Da igual cómo lo llamen. Si Mosh Pit, Circle Pit o Wall of Death. En los treinta y tres años que llevo de conciertos —ya sean aislados o en festivales— he presenciado cientos de esas manifestaciones brutales, intensas y sobrecogedoras.
Cuando era joven también participaba y siempre cumpliendo las reglas. Primero: nadie mete a nadie en la vorágine a traición. El que se mete es por voluntad propia y sale del centrifugado o colisión humanas cuando quiere. Segundo: si alguien cae durante la barbarie no pasamos por encima ni lo barremos cual despojo: levantamos el cuerpo, comprobamos que sigue con vida y lo apartamos (todo eso en segundos).
Lo antedicho, con según qué grupos ese respeto por la vida y la integridad física no se da como debiera, pues se desata una especie de Capoeira letal cuya premisa es: si te metes, tú mismo. Es tal el nivel de salvajismo, que a veces el cantante ha de intervenir para apaciguar a las bestias.

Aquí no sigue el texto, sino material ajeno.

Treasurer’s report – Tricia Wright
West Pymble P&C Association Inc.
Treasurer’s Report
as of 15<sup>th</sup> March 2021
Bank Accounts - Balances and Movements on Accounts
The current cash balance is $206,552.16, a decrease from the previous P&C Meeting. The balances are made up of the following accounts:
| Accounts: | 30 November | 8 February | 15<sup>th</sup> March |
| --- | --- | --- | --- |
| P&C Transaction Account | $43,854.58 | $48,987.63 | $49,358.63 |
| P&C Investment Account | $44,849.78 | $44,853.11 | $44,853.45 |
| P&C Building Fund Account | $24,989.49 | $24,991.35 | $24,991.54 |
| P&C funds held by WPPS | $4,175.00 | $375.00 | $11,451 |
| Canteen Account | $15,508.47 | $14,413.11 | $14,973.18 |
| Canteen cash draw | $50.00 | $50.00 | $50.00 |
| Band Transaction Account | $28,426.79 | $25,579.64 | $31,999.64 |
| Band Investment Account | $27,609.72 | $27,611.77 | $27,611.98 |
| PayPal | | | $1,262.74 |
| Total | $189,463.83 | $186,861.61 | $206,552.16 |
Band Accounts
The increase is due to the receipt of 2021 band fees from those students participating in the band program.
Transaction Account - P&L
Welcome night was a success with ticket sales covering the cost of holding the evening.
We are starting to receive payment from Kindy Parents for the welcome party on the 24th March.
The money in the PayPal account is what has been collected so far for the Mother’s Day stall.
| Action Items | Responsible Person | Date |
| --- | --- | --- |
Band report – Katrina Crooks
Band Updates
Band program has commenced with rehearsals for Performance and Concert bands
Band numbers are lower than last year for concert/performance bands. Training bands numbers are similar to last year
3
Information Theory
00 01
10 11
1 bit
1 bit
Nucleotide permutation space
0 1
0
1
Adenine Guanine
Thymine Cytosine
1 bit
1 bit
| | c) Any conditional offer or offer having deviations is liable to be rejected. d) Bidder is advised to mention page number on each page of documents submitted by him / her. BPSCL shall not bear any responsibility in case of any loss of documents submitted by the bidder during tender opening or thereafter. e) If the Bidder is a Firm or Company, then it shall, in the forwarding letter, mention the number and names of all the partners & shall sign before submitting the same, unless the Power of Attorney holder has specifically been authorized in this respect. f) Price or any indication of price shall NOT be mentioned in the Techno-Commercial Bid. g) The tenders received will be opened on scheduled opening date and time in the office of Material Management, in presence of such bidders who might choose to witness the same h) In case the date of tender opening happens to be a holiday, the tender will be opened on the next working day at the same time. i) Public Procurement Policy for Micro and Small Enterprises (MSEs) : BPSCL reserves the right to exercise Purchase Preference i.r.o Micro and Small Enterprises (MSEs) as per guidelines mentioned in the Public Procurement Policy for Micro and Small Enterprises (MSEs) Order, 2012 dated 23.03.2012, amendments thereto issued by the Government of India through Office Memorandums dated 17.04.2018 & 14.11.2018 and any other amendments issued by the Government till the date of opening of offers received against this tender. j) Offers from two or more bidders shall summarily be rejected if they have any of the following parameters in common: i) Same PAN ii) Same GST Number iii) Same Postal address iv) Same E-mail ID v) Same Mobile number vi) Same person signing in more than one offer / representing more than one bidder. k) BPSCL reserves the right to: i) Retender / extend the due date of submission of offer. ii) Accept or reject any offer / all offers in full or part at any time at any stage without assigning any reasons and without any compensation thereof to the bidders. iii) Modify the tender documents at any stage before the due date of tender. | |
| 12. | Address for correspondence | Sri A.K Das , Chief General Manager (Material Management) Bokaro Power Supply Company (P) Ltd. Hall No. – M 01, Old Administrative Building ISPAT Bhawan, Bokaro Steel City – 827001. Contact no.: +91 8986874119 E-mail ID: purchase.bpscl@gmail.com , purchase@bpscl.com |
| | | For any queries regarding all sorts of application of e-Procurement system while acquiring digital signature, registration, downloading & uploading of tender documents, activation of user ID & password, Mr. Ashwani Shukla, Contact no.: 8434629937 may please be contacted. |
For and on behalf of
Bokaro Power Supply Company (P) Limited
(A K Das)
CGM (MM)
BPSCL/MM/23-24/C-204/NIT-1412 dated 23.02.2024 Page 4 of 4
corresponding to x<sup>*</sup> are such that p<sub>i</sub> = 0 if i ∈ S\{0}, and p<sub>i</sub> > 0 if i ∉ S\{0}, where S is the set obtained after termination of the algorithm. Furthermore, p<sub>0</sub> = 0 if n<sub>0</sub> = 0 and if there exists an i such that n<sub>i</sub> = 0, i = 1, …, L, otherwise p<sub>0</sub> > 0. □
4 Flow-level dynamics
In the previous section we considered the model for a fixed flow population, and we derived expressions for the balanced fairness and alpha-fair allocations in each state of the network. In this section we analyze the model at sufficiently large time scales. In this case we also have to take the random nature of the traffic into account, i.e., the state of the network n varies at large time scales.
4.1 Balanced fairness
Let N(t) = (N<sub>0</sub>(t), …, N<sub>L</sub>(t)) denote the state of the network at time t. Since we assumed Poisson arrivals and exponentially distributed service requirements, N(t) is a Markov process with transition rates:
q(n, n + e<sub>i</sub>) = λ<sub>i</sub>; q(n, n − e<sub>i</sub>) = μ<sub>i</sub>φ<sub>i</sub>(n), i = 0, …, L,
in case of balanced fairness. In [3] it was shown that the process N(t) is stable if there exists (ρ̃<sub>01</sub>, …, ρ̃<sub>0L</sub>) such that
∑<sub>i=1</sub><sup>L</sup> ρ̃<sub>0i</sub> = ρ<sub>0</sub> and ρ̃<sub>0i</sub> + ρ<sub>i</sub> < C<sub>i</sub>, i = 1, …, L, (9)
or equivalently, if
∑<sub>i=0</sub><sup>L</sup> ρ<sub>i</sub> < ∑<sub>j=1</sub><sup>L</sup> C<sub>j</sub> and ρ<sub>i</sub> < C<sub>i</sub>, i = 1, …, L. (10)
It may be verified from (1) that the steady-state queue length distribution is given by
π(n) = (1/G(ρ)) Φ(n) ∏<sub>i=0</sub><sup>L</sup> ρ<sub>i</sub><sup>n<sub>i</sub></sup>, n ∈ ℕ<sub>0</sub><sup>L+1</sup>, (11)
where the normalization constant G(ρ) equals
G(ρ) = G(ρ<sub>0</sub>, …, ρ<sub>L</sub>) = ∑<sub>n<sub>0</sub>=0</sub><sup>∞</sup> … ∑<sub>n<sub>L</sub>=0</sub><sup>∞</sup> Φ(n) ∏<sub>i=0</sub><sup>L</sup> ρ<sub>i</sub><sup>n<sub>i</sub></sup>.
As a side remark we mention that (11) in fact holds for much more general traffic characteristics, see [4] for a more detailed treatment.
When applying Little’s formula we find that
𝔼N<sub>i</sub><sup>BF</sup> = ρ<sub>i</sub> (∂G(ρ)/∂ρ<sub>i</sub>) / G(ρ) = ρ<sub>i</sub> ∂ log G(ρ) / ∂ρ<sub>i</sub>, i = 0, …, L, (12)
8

Sobre todo ocurre en salas pequeñas convertidas en ollas de presión.
Pero lo que entraña verdadero peligro es cuando estás en el supermercado en hora punta, y una cajera anuncia, sin mirar a nadie en particular y con el miedo en los ojos, que nos pongamos por orden de cola en la caja que va a abrir.
Ahí no hay quien te salve ni camaradería alguna.